I’m ambivalent about Lolita. When I was a teen it was marketed as a kind of daringly sexy read, so of course I read it as soon as I could get my hands on it, aged about 14, and it was (to me) nothing of the sort, but a fairly grim tale of obsession and manipulation, with quite a lot of underlying violence.

But later in life I’ve met several guys who read it as adults or were reading it and they saw it as a kind of sexy read, though one complained to me that there was too much “literature” in it and not enough sex scenes, and that of course it was OK for the narrator to have sex with his orphaned stepdaughter child because she “had already had sex at the summer camp”. So there’s that.

But I loved Pale Fire – that’s a great book, I think.

@ dhag85 – oooh, kitties! The little ones look like cousins of our mogs, only ours have black noses.

Lady Mondegreen
Lady Mondegreen
9 years ago

@Robert and Nequam, I like gothic, old and new, and have been meaning to read Otranto. I read Ann Radcliffe’s Mysteries of Udolpho years ago. Enjoyed it at the time, but don’t remember a thing.

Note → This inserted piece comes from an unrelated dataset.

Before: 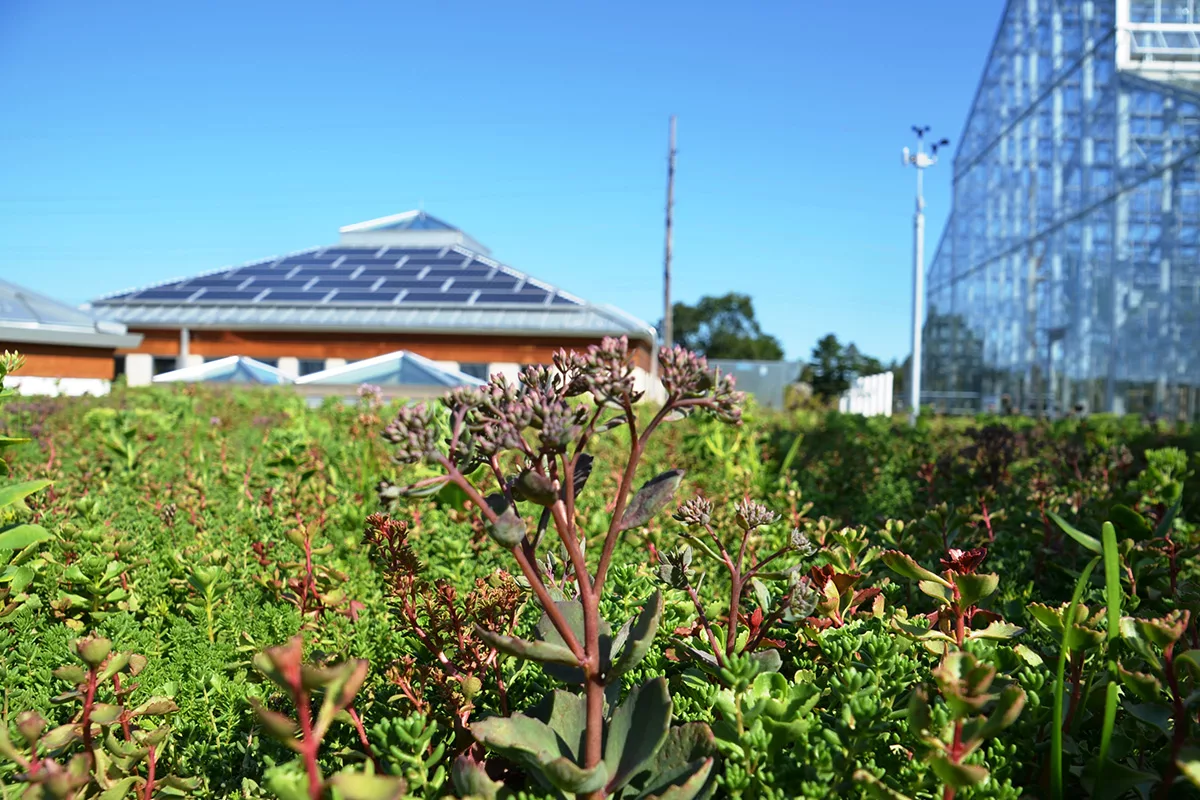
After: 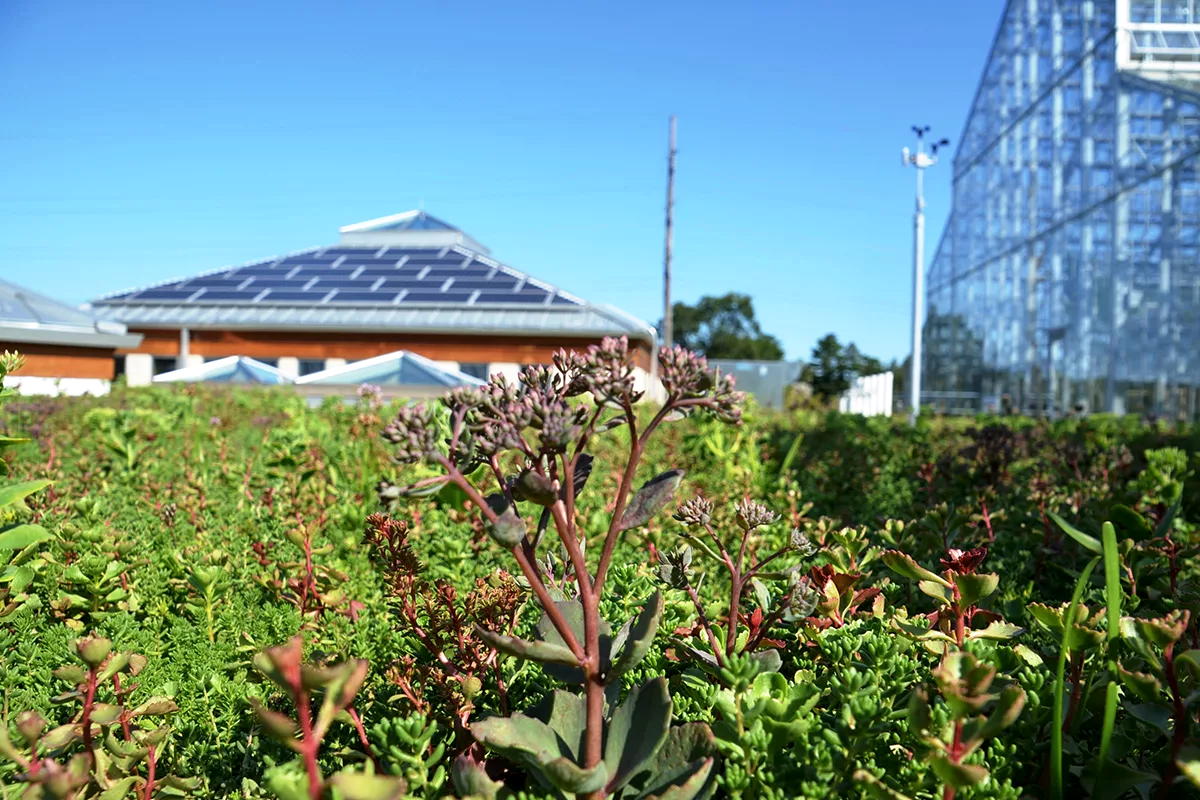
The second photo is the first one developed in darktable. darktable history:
local contrast: highlights 106%, shadows 101%, detail 120%, midtone range 0.2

I loved Charles Brockden Brown’s Wieland, and ETA Hoffmann’s Tales of Hoffmann (the collection that includes the weird and wonderful The Sandman.)

I shall check out Vathek!

Anybody here read Joyce Carol Oates’s gothic novels and SSs? I can HIGHLY recommend The Accursed.

Right now I’m reading a collection of horror stories (called 999 because it was first published in 1999; it contains one of Oates’s.) Have Atwood’s latest on hold at the library.

Fruitloopsie
Fruitloopsie
9 years ago

Autosomal
Oh it’s a news site I thought it was a site for books, my bad.

I read comics like silent hill and a few of them are bad. I would read some others at book stores like Disney and some manga too. I tried looking for the Blair witch and Tank Girl comics but you have to pay. Ever since I was a baby I have most of the dr Seuss, Disney and the little golden books.